### Functions of calculating Metrics

In [1]:
# The code of calculating metrics are from:
# https://github.com/rxn4chemistry/paragraph2actions/blob/main/src/paragraph2actions/analysis.py
# https://github.com/rxn4chemistry/paragraph2actions/blob/main/src/paragraph2actions/scripts/calculate_metrics.py

import os
import pandas as pd
from typing import Tuple, Sequence, List, Optional, Iterable, Any, Iterator, Callable
import textdistance
from nltk.translate.bleu_score import corpus_bleu
import matplotlib.pyplot as plt

def all_identical(sequence: Sequence[Any]) -> bool:
    return all(s == sequence[0] for s in sequence)


def highlight_differences(source_sentences: List[str], translations: Sequence[List[str]]) -> None:
    """
    Will highlight sentences that are translated differently by different models.

    Args:
        source_sentences: Sentences to translate (length: L)
        translations: Multiple lists of translations, depending on the number of translation models (size: n_models x L)
    """
    assert all(len(l) == len(source_sentences) for l in translations)

    for i, sentence in enumerate(source_sentences):
        sentence_translations = [t[i] for t in translations]

        if not all_identical(sentence_translations):
            print(f'Sample {i}: {sentence}')

***

Tasks to perform:
- A) Answer these questions about the metrics code:
(i) On GitHub, which repository is the metric-calculation code taken from?
(ii) What condition does the function all_identical check for?
(iii) In the docstring of highlight_differences, what size is given for the translations argument?
- B) Extend the metrics code, beginning right after its final line.

Recorded data:
***

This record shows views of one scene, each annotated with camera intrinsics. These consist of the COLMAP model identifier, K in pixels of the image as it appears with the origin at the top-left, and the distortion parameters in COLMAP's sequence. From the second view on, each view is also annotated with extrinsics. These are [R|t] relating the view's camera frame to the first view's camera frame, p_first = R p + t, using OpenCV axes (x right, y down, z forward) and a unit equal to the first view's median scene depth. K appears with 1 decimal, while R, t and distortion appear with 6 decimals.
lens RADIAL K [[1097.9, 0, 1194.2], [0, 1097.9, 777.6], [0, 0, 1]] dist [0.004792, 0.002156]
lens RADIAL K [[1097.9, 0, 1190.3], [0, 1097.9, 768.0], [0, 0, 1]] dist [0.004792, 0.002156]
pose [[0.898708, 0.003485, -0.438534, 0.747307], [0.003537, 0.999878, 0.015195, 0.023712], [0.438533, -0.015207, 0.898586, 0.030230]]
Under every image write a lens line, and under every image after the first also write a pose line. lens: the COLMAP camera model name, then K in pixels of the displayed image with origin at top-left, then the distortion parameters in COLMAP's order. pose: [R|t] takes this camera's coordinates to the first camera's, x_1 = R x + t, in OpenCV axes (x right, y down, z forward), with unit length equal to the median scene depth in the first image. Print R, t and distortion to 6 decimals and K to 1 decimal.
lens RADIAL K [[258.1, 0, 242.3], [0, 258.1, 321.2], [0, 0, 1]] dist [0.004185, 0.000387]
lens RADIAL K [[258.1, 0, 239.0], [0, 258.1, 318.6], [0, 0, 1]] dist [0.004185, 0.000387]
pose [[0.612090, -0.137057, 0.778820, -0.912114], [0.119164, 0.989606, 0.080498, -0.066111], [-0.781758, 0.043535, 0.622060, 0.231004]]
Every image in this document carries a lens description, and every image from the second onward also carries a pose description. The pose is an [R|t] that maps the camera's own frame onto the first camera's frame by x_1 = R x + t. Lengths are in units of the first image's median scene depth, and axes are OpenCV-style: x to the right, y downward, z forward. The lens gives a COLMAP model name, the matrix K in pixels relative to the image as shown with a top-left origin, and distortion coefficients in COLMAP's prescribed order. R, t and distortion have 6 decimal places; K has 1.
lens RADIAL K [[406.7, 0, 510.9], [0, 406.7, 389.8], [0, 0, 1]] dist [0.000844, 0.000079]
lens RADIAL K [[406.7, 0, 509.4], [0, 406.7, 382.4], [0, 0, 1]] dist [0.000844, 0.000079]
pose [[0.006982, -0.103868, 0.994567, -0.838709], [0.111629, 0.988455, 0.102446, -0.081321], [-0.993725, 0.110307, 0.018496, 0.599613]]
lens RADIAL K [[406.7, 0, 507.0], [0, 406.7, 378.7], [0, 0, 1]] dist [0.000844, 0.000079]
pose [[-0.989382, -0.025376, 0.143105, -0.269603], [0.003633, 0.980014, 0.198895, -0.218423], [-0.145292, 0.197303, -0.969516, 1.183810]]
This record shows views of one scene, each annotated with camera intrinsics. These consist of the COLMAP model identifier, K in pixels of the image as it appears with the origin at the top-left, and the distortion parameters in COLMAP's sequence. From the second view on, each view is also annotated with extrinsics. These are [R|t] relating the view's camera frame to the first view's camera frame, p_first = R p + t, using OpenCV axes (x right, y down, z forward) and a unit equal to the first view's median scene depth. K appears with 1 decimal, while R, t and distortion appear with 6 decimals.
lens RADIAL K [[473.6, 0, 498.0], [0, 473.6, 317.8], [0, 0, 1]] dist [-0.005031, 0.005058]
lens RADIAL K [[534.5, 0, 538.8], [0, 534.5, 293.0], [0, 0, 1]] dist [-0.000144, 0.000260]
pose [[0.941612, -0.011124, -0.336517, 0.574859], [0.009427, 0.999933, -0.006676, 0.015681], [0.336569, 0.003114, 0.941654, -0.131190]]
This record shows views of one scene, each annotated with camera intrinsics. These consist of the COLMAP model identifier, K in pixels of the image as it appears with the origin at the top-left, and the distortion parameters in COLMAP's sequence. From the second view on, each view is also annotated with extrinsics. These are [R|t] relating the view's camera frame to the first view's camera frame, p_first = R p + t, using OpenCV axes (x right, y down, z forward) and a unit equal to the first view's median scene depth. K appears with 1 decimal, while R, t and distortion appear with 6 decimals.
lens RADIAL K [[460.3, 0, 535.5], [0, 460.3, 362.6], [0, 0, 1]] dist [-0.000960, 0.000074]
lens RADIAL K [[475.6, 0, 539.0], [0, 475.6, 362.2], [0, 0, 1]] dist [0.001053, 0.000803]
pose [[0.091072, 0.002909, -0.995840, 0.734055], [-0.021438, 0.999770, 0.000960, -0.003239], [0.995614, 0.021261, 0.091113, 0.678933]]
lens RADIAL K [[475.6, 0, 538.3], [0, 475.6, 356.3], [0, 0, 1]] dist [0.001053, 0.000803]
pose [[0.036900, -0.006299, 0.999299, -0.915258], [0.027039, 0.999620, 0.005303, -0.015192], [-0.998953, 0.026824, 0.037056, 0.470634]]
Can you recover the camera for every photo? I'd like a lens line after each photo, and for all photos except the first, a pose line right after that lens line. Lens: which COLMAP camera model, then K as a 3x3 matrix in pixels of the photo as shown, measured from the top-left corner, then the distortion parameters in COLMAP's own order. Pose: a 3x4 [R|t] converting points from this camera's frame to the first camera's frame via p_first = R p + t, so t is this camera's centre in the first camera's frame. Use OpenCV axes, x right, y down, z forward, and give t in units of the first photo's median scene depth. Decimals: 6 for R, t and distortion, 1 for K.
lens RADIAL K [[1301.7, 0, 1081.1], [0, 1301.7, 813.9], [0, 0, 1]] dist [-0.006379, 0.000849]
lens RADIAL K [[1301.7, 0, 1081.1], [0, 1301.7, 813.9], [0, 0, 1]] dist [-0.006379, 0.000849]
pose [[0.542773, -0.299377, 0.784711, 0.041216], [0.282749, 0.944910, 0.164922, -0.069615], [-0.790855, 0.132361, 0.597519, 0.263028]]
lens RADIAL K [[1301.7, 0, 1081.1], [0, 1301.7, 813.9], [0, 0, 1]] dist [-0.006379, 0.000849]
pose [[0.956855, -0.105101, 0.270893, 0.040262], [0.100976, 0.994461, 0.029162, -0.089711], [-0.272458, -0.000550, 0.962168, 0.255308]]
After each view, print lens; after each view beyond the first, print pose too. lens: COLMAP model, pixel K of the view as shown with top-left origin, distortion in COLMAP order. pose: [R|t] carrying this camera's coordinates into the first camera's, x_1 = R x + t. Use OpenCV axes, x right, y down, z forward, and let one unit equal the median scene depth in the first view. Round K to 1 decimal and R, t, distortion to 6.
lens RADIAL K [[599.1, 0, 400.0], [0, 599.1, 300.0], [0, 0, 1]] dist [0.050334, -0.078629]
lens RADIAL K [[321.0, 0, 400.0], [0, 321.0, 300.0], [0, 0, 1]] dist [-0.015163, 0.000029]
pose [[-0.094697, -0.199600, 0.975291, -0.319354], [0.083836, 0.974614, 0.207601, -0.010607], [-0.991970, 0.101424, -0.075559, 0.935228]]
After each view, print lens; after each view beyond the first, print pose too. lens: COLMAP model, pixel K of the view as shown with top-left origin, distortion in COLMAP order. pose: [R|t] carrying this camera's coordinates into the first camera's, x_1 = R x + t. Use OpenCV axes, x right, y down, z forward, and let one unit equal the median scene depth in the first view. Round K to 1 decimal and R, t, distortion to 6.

***

Results for each task:
- A)
(i) rxn4chemistry/paragraph2actions
(ii) Whether every element of the sequence equals the first element.
(iii) n_models x L

- B)
            for model_no, s in enumerate(sentence_translations, 1):
                print(f'{model_no}) {s}')
            print()


def full_sentence_accuracy(truth: List[str], pred: List[str]) -> float:
    """
    Calculate the number of exact matches.
    """
    assert len(truth) == len(pred)

    correct_count = sum(int(t == p) for t, p in zip(truth, pred))
    return correct_count / len(truth)

def modified_bleu(truth: List[str], pred: List[str]) -> float:
    """
    Calculates the BLEU score of a translation, with a small modification in order not to penalize sentences
    with less than 4 words.

    Returns:
        value between 0 and 1.
    """
    
    references = [sentence.split() for sentence in truth]
    candidates = [sentence.split() for sentence in pred]

    # BLEU penalizes sentences with only one word. Even correct translations get a score of zero.
    references = [r + max(0, 4 - len(r)) * [''] for r in references]
    candidates = [c + max(0, 4 - len(c)) * [''] for c in candidates]

    # references must have a larger depth because it supports multiple choices
    refs = [[r] for r in references]
    return corpus_bleu(refs, candidates)


def original_bleu(truth: List[str], pred: List[str]) -> float:
    """
    Calculates the BLEU score of a translation, with the original function from nltk.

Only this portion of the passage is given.